» INSTRUCTION
The output is the line holding "вообще не имеет" and all lines after it to the end of the records below; restate them unchanged and add nothing.

··· INPUT FOR THIS TASK

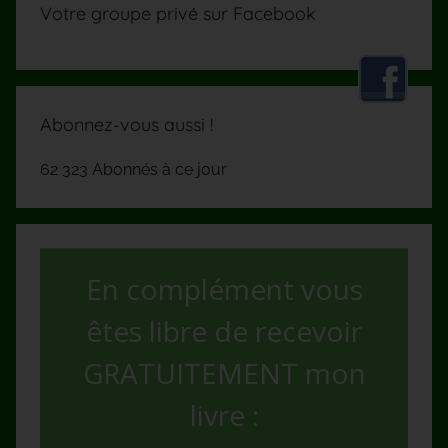
Votre groupe privé sur Facebook
Abonnez-vous aussi !
62 323 Abonnés à ce jour
En complément vous
êtes libre de recevoir
GRATUITEMENT mon
livre :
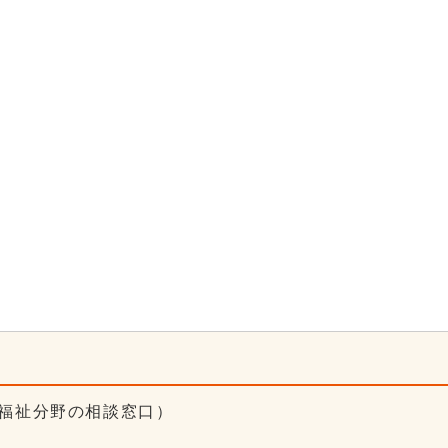
（福祉分野の相談窓口）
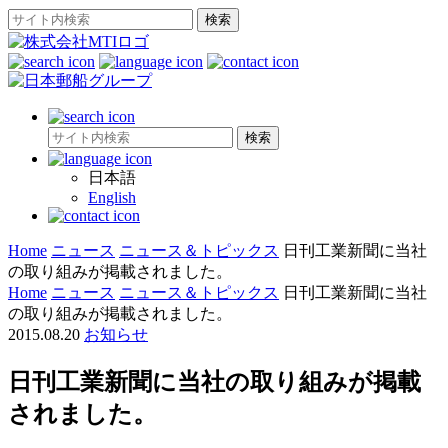
日本語
English
Home
ニュース
ニュース＆トピックス
日刊工業新聞に当社
の取り組みが掲載されました。
Home
ニュース
ニュース＆トピックス
日刊工業新聞に当社
の取り組みが掲載されました。
2015.08.20
お知らせ
日刊工業新聞に当社の取り組みが掲載
されました。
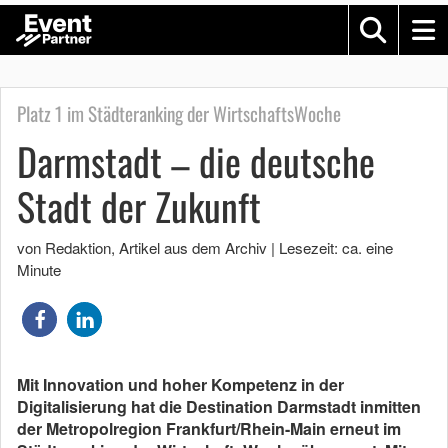
Platz 1 im Städteranking der WirtschaftsWoche
Darmstadt – die deutsche
Stadt der Zukunft
von Redaktion
, Artikel aus dem Archiv
|
Lesezeit: ca. eine
Minute
Mit Innovation und hoher Kompetenz in der
Digitalisierung hat die Destination Darmstadt inmitten
der Metropolregion Frankfurt/Rhein-Main erneut im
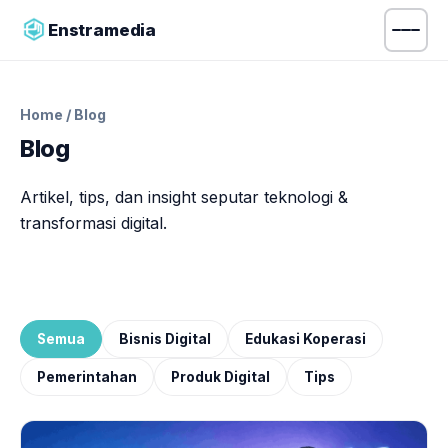
Enstramedia
Home
/ Blog
Blog
Artikel, tips, dan insight seputar teknologi &
transformasi digital.
Semua
Bisnis Digital
Edukasi Koperasi
Pemerintahan
Produk Digital
Tips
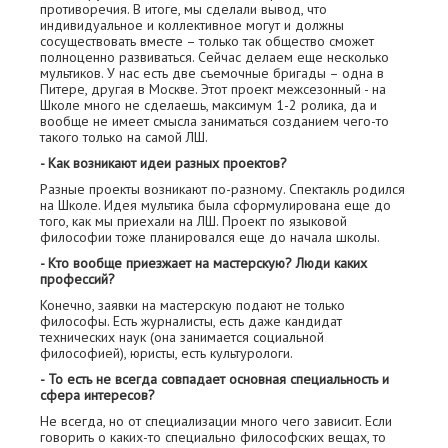
противоречия. В итоге, мы сделали вывод, что
индивидуальное и коллективное могут и должны
сосуществовать вместе – только так общество сможет
полноценно развиваться. Сейчас делаем еще несколько
мультиков. У нас есть две съемочные бригады – одна в
Питере, другая в Москве. Этот проект межсезонный - на
Школе много не сделаешь, максимум 1-2 ролика, да и
вообще не имеет смысла заниматься созданием чего-то
такого только на самой ЛШ.
- Как возникают идеи разных проектов?
Разные проекты возникают по-разному. Спектакль родился
на Школе. Идея мультика была сформулирована еще до
того, как мы приехали на ЛШ. Проект по языковой
философии тоже планировался еще до начала школы.
- Кто вообще приезжает на мастерскую? Люди каких
профессий?
Конечно, заявки на мастерскую подают не только
философы. Есть журналисты, есть даже кандидат
технических наук (она занимается социальной
философией), юристы, есть культурологи.
- То есть не всегда совпадает основная специальность и
сфера интересов?
Не всегда, но от специализации много чего зависит. Если
говорить о каких-то специально философских вещах, то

······

» FINISHED EXERCISE
вообще не имеет смысла заниматься созданием чего-то
такого только на самой ЛШ.
- Как возникают идеи разных проектов?
Разные проекты возникают по-разному. Спектакль родился
на Школе. Идея мультика была сформулирована еще до
того, как мы приехали на ЛШ. Проект по языковой
философии тоже планировался еще до начала школы.
- Кто вообще приезжает на мастерскую? Люди каких
профессий?
Конечно, заявки на мастерскую подают не только
философы. Есть журналисты, есть даже кандидат
технических наук (она занимается социальной
философией), юристы, есть культурологи.
- То есть не всегда совпадает основная специальность и
сфера интересов?
Не всегда, но от специализации много чего зависит. Если
говорить о каких-то специально философских вещах, то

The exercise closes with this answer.